SAWT BEIRUT INTERNATIONAL

| 28 November 2022, Monday |

« Amnesty International » à propos des événements de novembre: Téhéran a commis la plus grande répression contre les protestations

Aujourd’hui, jeudi 11 novembre, les activités du deuxième jour du tribunal populaire international de novembre mis en place à Londres ont commencé par un rapport préparé par Raha Bahraini, chercheuse en affaires iraniennes à Amnesty International, selon le site « Iran International ».

Bahraini, qui a présenté un rapport sur la répression des manifestations de novembre 2019, a déclaré qu’en raison de l’atmosphère de terrorisme en Iran, les familles des victimes ne se sont pas présentées pour témoigner devant le tribunal, notant que les forces de sécurité ont utilisé des balles réelles et des « tirs intenses » contre les manifestants ainsi que les passants. Bahraini a également diffusé des vidéos des manifestations et de leur répression par les forces de sécurité iraniennes.

De plus, la chercheuse a souligné que les forces de sécurité iraniennes ont fait usage d’une force illégale pour réprimer les manifestations pacifiques, puis ont coupé l’Internet pour couper la communication avec le monde. Au moins six personnes ont été tuées le premier jour des manifestations, et 119 personnes ont été tuées le jour où l’Internet a été coupé.

Aussi, Bahraini a déclaré que la plus grande répression en Iran depuis 1980 s’est produite contre les manifestations de novembre 2019, notant que les détenus ont été soumis à diverses formes de torture.

Et selon les déclarations de responsables du régime iranien, des dizaines de milliers de citoyens ont participé à ces manifestations, et un parlementaire a révélé plus tard que plus de 7 000 citoyens avaient été arrêtés. Et les responsables iraniens n’ont pas répondu à la demande de comparution devant ce tribunal, et n’y ont pas comparu.

Lors du premier jour du tribunal populaire international de novembre, Maryam Fomni, membre de l’autorité de poursuite, a déclaré que 275 personnes s’étaient portées volontaires pour témoigner devant le tribunal, et que tous les témoignages avaient été vérifiés et soumis aux juges de ce tribunal. Au cours de la séance du premier jour, les familles de plusieurs personnes décédées ont témoigné.

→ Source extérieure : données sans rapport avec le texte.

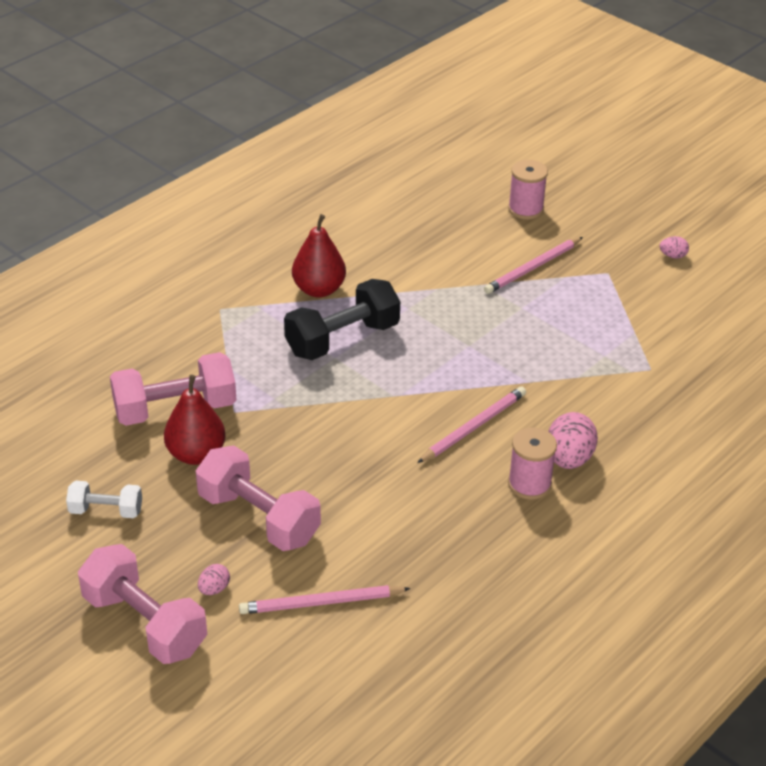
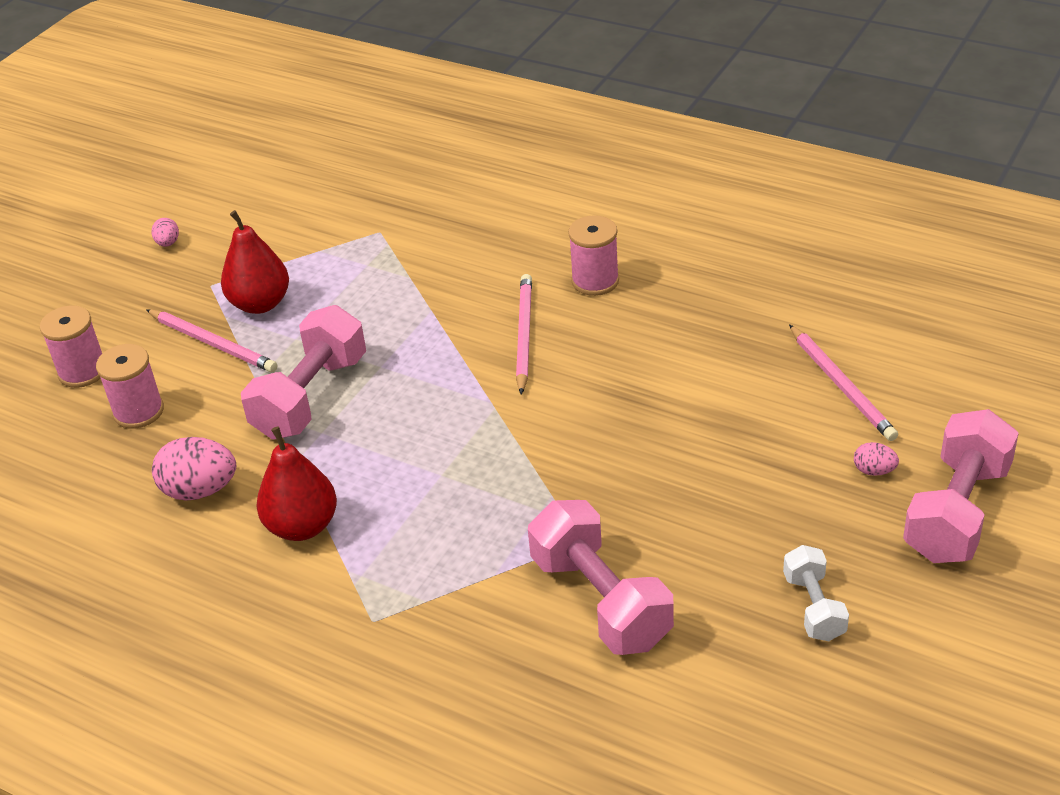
camera: 100 degrees left, 0 degrees up
(196, 454) = (674, 552): red pear -> red pear (260, 304)
(259, 518) = (749, 465): pink dumbbell -> pink dumbbell (310, 397)
(342, 339) = (403, 476): black dumbbell -> none
(470, 230) = (138, 411): none -> pink spool
(473, 427) = (524, 335): pink pencil -> pink pencil turned 60 degrees clockwise
(569, 459) = (545, 262): pink egg -> pink egg (200, 490)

Le tribunal populaire international de novembre, qui a été créé à Londres pour « enquêter sur le meurtre et la torture de manifestants lors des manifestations de novembre 2019 », entend entendre les déclarations de dizaines de témoins sur plus de 130 responsables iraniens et leurs éventuels crimes contre l’humanité.

Le tribunal doit également entendre les déclarations de 45 témoins contre plus de 130 responsables du régime iranien, dont Ali Khamenei et Ebrahim Raisi. Aussi, le Tribunal international du peuple examinera les déclarations de 120 autres témoins avant de rendre son verdict final début 2022. Dans le même contexte, Hamid Sabi, membre de l’accusation, a déclaré que le nombre de morts dans les manifestations de novembre est beaucoup plus élevé que le nombre officiellement annoncé.

L’ancien ministre iranien de l’Intérieur avait déclaré que le nombre de morts se situait entre 200 et 225 personnes, tandis que l’agence « Reuters » a cité des sources du ministère de l’Intérieur selon lesquelles au moins 1 500 personnes ont été tuées dans ces manifestations.